22

April

What is Real Property?

Cullen P. Watson, Esq.

What is Real Property?  A Legal Definition.

 

Real Property, Black's Law Dictionary (10th ed. 2014). 

 

real property (18c) Land and anything growing on, attached to, or erected on it, excluding anything that may be severed without injury to the land. • Real property can be either corporeal (soil and buildings) or incorporeal (easements). — Also termed realty; real estate. Cf. personal property (1).

“Real estate — or, to use the more formal term, real property — means primarily land, and everything which is naturally a part of the land, or is more or less permanently added to it. Trees, mineral deposits, gas and oil wells are all classed as real property so long as they remain a part of the land, but if the trees are cut down or the minerals extracted they cease to be real property and become personalty. Buildings and improvements of all kinds, which are permanent additions to the land upon which they stand, are a part of the real estate.” William J. Grange, Real Estate: A Practical Guide to Ownership, Transfer, Mortgaging, and Leasing of Real Property 3 (1937).

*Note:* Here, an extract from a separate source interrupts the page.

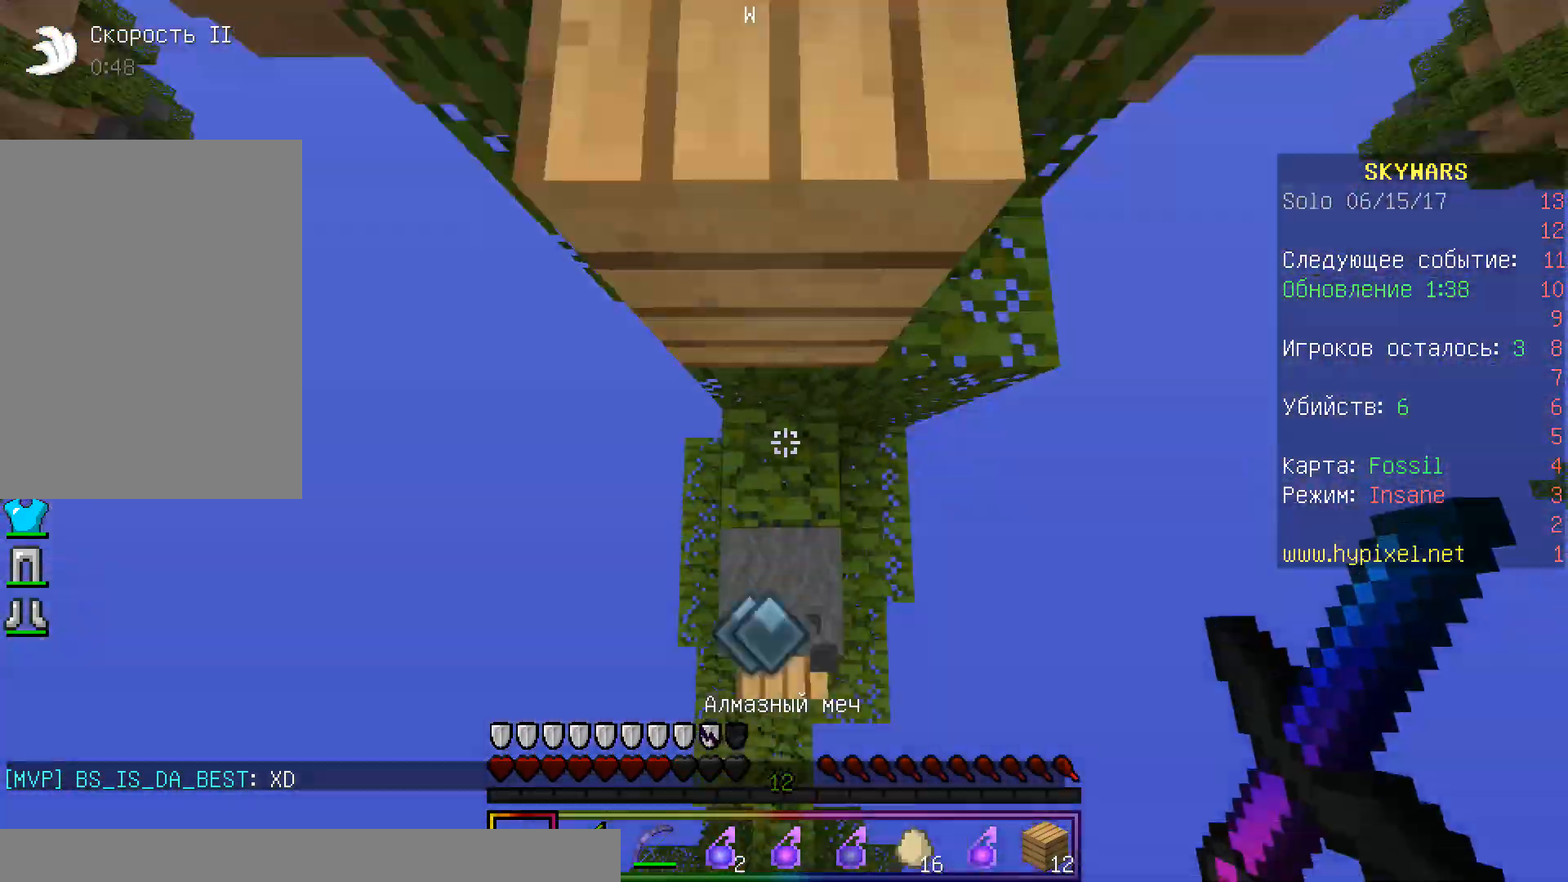
{"keys": ["w"], "mouse": [], "events": [[133, "mouse_right", "down"], [350, "mouse_right", "up"]]}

“Historically, the line between real and personal property stems from the types of assets administered on death respectively, in the king's and in the church's courts. The king's courts, concerned with the preservation of the feudal structure, dealt with fees simple, fees tail and life estates. Estates for years, gradually evolving out of contracts made by feudally unimportant persons, clearly became interests in land but never fully attained the historical dignity of being ‘real property.’ The early economic unimportance of money, goods and things other than land permitted the church courts to take over the handling of all such assets on the death of the owner. When the development of trade and of capitalism caused assets of these types to assume great, and sometimes paramount, importance we found ourselves with the two important categories of property, namely ‘real’ and ‘personal’ property, each with its set of rules evolved from a different matrix. The pressure of modern society has been strongly for assimilation and the resultant elimination of this line, but this movement is far from complete attainment of its goal.” 1 Richard R. Powell, Powell on Real Property § 5.04, at 5-7 to 5-8 (Patrick J. Rohan ed., rev. ed. 1998).